Ci-gît la marionnette : réifications et réanimations de l'humain sur les scènes de Tadeusz Kantor et de Louise Bourgeois

par Shirley Niclais

Thèse de doctorat en Histoire et Sémiologie du texte et de l’image. Théâtre et arts plastiques

Sous la direction de Évelyne Grossman.

Le jury était composé de Catherine Bernard, Julie Sermon, Éloi Recoing.

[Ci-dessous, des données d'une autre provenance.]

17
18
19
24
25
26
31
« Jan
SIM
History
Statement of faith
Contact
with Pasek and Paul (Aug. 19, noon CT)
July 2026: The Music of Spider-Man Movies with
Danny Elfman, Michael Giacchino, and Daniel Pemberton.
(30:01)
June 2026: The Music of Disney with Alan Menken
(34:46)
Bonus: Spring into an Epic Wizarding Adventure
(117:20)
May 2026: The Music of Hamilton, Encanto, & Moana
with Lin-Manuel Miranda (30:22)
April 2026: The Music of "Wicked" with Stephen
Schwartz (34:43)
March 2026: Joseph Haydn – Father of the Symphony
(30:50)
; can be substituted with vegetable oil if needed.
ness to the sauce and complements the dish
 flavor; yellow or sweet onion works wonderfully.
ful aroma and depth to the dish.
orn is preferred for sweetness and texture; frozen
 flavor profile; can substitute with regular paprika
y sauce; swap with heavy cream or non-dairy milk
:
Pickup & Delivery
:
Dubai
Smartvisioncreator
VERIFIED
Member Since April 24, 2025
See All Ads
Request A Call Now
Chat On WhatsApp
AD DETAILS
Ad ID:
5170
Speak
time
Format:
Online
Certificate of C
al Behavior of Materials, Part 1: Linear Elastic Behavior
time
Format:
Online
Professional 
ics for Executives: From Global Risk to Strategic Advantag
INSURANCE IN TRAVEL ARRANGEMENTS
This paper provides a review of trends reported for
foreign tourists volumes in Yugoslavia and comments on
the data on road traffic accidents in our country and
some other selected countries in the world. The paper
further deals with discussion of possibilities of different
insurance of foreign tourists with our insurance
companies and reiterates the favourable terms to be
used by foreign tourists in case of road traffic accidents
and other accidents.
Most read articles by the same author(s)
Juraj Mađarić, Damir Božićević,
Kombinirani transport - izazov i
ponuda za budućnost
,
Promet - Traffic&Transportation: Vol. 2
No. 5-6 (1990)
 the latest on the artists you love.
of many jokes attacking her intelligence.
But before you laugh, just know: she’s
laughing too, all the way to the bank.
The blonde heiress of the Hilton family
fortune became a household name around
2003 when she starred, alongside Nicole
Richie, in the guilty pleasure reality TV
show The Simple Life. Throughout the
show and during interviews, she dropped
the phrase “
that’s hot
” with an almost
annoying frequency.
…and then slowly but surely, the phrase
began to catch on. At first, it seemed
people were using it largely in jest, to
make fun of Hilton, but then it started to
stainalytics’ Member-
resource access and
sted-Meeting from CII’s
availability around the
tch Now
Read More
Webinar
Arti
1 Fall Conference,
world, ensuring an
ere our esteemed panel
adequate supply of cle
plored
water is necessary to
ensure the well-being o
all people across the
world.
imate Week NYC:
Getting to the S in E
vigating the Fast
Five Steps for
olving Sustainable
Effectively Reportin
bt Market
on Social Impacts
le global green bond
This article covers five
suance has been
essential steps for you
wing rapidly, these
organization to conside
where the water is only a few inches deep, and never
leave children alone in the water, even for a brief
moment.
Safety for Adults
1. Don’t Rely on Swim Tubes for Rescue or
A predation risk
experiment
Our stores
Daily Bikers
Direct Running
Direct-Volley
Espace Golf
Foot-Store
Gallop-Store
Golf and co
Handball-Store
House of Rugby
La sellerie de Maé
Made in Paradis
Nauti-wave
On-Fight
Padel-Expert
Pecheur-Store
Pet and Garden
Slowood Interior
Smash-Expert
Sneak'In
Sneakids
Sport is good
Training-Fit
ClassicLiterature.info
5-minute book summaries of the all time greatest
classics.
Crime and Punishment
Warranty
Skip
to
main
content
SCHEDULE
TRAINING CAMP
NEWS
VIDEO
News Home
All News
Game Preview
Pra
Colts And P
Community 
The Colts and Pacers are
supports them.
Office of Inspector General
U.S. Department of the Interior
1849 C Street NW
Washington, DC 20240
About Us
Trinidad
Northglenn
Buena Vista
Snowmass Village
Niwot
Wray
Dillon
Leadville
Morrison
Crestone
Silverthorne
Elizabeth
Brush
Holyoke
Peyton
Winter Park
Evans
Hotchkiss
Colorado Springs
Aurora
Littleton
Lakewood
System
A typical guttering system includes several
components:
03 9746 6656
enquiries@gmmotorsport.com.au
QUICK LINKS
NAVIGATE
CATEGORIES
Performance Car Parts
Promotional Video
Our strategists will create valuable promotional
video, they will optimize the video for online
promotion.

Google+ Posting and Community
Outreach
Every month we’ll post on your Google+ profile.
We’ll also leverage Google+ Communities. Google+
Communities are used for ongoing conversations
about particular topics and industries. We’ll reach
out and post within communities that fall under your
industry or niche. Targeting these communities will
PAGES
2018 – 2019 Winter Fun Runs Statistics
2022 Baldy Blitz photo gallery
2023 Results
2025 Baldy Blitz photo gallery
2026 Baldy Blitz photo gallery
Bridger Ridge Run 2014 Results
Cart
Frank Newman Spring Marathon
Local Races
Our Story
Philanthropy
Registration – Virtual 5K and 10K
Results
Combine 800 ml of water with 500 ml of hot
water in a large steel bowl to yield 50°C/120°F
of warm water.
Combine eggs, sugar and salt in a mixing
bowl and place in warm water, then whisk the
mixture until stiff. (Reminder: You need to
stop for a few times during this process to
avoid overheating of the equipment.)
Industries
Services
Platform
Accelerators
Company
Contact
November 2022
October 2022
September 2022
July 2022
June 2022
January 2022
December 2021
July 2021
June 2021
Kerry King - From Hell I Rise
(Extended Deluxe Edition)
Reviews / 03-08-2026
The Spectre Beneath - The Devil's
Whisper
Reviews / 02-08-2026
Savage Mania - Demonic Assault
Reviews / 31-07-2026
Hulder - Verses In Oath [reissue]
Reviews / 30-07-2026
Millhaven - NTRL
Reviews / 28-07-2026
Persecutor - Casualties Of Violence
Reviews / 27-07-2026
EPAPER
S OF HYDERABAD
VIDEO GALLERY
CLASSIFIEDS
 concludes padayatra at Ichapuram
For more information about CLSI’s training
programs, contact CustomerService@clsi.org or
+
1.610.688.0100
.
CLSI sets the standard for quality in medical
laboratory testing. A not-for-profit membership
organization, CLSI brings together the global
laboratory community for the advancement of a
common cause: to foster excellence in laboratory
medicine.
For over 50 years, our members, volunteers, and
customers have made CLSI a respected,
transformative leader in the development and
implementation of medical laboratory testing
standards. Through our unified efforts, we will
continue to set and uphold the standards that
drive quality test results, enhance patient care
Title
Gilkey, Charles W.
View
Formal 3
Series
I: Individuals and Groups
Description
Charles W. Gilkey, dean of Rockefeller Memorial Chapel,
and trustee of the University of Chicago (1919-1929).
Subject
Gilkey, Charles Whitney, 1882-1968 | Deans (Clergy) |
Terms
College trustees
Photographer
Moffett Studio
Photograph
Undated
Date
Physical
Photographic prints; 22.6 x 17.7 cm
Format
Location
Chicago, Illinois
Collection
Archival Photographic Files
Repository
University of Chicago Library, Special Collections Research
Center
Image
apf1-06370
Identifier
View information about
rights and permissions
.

Les rapporteurs étaient Didier Plassard, Amos Passing Fergombé.


  • Résumé

    La marionnette qui hante ce travail est immobile, gisante. L’objet resté inerte, exposé dans toute sa placidité, révèle pourtant une nouvelle forme de vie. Au cœur d’un théâtre qui se refuse à l’illusion de la représentation, d’un art qui projette sur la matière morte ses peurs des misères physiques et psychiques, cette poupée inerte pose la question d’un corps décomposé qui revient à la vie à travers l’œuvre d’art. Que représente cet élargissement des registres de présences ? Comment le spectateur réagit-il à cette intrusion d’un irréel qui parfois semble plus vrai encore que le réel, à la fois grotesque et inquiétant ?Réanimer les pantins, les spectres de son enfance, les sources de son inspiration, sont les moyens qu’ont choisis Tadeusz Kantor et Louise Bourgeois pour se confronter à cet objet qui, fallacieusement, imite l’humain ou le défigure. De l’installation à la mise en scène des objets et jusqu’au rythme d’une œuvre inquiétée de l’intérieur s’opère ce que cette étude envisage comme une nouvelle dramaturgie marionnettique, non plus seulement celle de l’objet animé mais celle, peut-être, qui permet de penser l’œuvre d’art comme un organisme vivant, espace d’un nouveau « théâtre énergétique » comme celui pensé en son temps par Jean-François Lyotard.Il s’agit donc de poser la question d’un « état d’esprit marionnettique » dont l’émergence serait à placer au cœur de cette postmodernité devenue moderne. L’œuvre de Tadeusz Kantor comme celle de Louise Bourgeois teintent la question du noir des ombres, ou du rose qui tranche. Ils la pensent en tuant la marionnette, et en répétant indéfiniment la scène, ne craignant pas d’y voir valser les volutes de poussière.

  • Titre traduit

    Here Lies Puppetry : Reification and Reanimation of the Human Figure by Tadeusz Kantor and Louise Bourgeois.


  • Résumé

    The puppet haunting this work lies motionless. The inert object, exposed in all its placidity, still reveals a new form of animation. At the heart of a theater scene refusing the illusion of representation, of an art projecting on dead matter its fears of physical and psychic miseries, this inert doll questions the return to animation of a decomposed body through art. What does this expansion of presence registers reveal? How does the spectator react to this intrusion of an unreal, both grotesque and disturbing, that sometimes seems even more real than reality?Reviving the puppets, the ghosts of one’s childhood, the sources of one’s inspiration, are the means chosen by Tadeusz Kantor and Louise Bourgeois to confront this object which, falsely, imitates the human or disfigures it. From the installation to the staging of objects up to the rhythm of a work disturbed from the inside takes place what this study considers as a new kind of puppetry: not only that of the animated object but that which brings us to contemplate the work of art as a living organism, a place of a new "energetic theater" like that thought in his time by Jean-François Lyotard.It is therefore a question of a "puppet state of mind" whose emergence would be placed at the heart of this postmodernity that has become modern. The works of Tadeusz Kantor and Louise Bourgeois tint the question of the black of shadows, or of the pink that slices. They think it by killing the puppet and puppetry, and by indefinitely repeating the scene, without fearing to see swirls of dust waltz.